Monday, September 28, 2009

I have been half in love with easeful death. . Keats

So long as you write what you wish to write, that is all that matters; and whether it matters for ages or only for hours, nobody can say. But to sacrifice a hair of the head of your vision, a shade of its colour, in deference to some Headmaster with a silver pot in his hand or to some professor with a measuring-rod up his sleeve, is the most abject treachery, and the sacrifice or wealth and chastity, which used to be said to be the greatest of human disasters, a mere flea-bite in comparison. Virginia Woolf

Went to see Bright Star, the new movie about John Keats. Really struck by how little critical praise or financial profit he received during his short life - he did not even have enough money to get to Italy that last year in order to convalesce and avoid another cold English winter - his friends had to come up with the money. If he had known about the book, "Do What You Love and the Money Will Follow," he certainly would have figured the money was following at a safe distance.

I remember hearing that orange is the least popular color in a painting while blue is at the top of the list. If Keats had been a painter, he would have just continued with puce if that had been his passion. But it is hard to not ever listen to a quiet voice saying, well, maybe just a nice blue painting to see if it sells quickly.

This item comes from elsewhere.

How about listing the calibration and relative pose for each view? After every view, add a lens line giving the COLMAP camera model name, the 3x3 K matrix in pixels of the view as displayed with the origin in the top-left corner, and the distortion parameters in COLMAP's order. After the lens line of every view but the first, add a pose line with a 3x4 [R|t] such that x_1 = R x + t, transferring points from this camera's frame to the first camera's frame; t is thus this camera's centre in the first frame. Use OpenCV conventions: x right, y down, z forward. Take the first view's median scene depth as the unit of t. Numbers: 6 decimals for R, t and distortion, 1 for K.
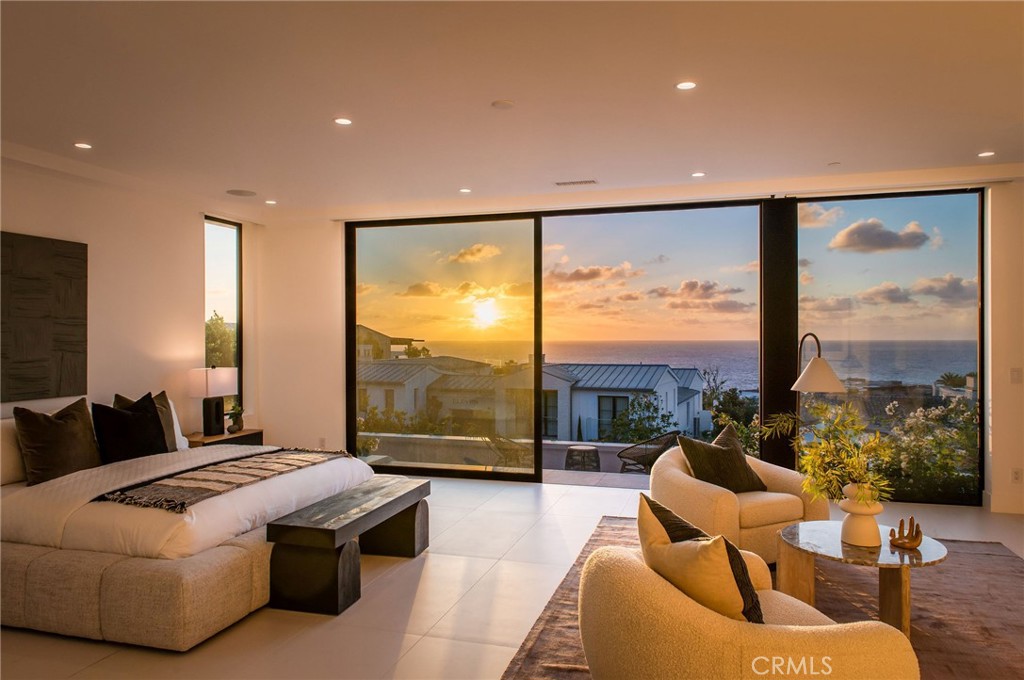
lens RADIAL K [[695.3, 0, 515.5], [0, 695.3, 341.3], [0, 0, 1]] dist [0.000568, -0.001968]
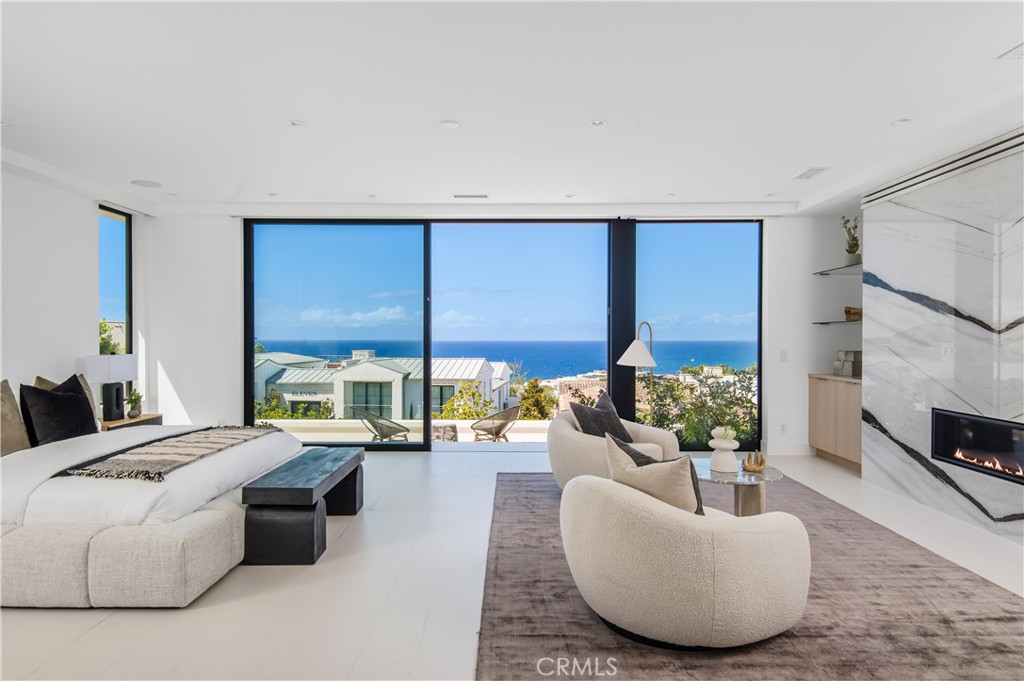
lens RADIAL K [[612.9, 0, 508.6], [0, 612.9, 338.0], [0, 0, 1]] dist [0.001170, 0.000199]
pose [[0.959826, 0.002906, 0.280582, -0.175286], [-0.001346, 0.999983, -0.005750, 0.025562], [-0.280594, 0.005141, 0.959813, -0.029803]]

Here's Vuillard's Two Women at the Linen Closet. How does he get so much with so little out of those faces?

This is my only orange painting, Noon, inspired from a photo I took in Rome, not far from where Keats died in 1821 at the age of 25. Ready to sell to a color-blind individual.


Saturday, September 12, 2009


Came across this painting by Vuillard -- love the eyebrows on the dealer in the foreground. He is one of the brothers who owned the Bernheim-Jeune Gallery in Paris where Vuillard's work was exhibited. They became his friends, but it does seem that he can make a little fun of them here, showing the one in the background fussing over the books while the one in the foreground is almost a caricature of a sly salesman.

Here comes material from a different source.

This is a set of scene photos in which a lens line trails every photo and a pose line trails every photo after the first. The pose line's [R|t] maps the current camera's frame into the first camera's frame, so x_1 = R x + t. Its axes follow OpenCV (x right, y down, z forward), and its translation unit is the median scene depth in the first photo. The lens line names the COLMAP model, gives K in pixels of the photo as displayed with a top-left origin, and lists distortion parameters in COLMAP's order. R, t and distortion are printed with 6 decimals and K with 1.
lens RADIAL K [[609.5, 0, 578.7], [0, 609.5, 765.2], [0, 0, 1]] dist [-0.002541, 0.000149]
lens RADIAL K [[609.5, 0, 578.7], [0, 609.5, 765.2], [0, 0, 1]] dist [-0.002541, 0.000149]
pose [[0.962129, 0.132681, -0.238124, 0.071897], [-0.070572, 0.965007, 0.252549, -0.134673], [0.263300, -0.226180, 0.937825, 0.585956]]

Love the shapes of those lights used to show off the paintings and the posture of the salesman, ready to spring to his feet and come forward. The pointy foot is great, isn't it?

In Vuillard, author Stuart Preston explains that Vuillard hated the financial side of the art world and became increasingly uncomfortable as he watched the prices for his works rise toward this end of his life. This one was painted later in his life when he began to simplify his interiors.

Here's an earlier one I like. Shows the interior of Madame Vuillard's workroom where Vuillard's sister Marie sorts materials and his friend, the painter Ker-Xavier Roussel, peeks around the screen at Marie, whom he would marry the same year this was painted. Vuillard had training in the theater and you can certainly see that in the whole set-up of this scene. That big orange shape in the corner, a wardrobe closet or something, seems to anchor the scene somehow. This painting, entitled Interior.

And one more, below, that goes in the other direction. No decorative patterns, very simple shapes, flatness influenced by his interest in Japanese prints, an intruging corner of a jack in the upper left. It's called Ker-Xavier Roussel Reading a Newspaper. (By this time he was married to Marie.)
I suppose if Vuillard were working today there might be a Kindle in this picture.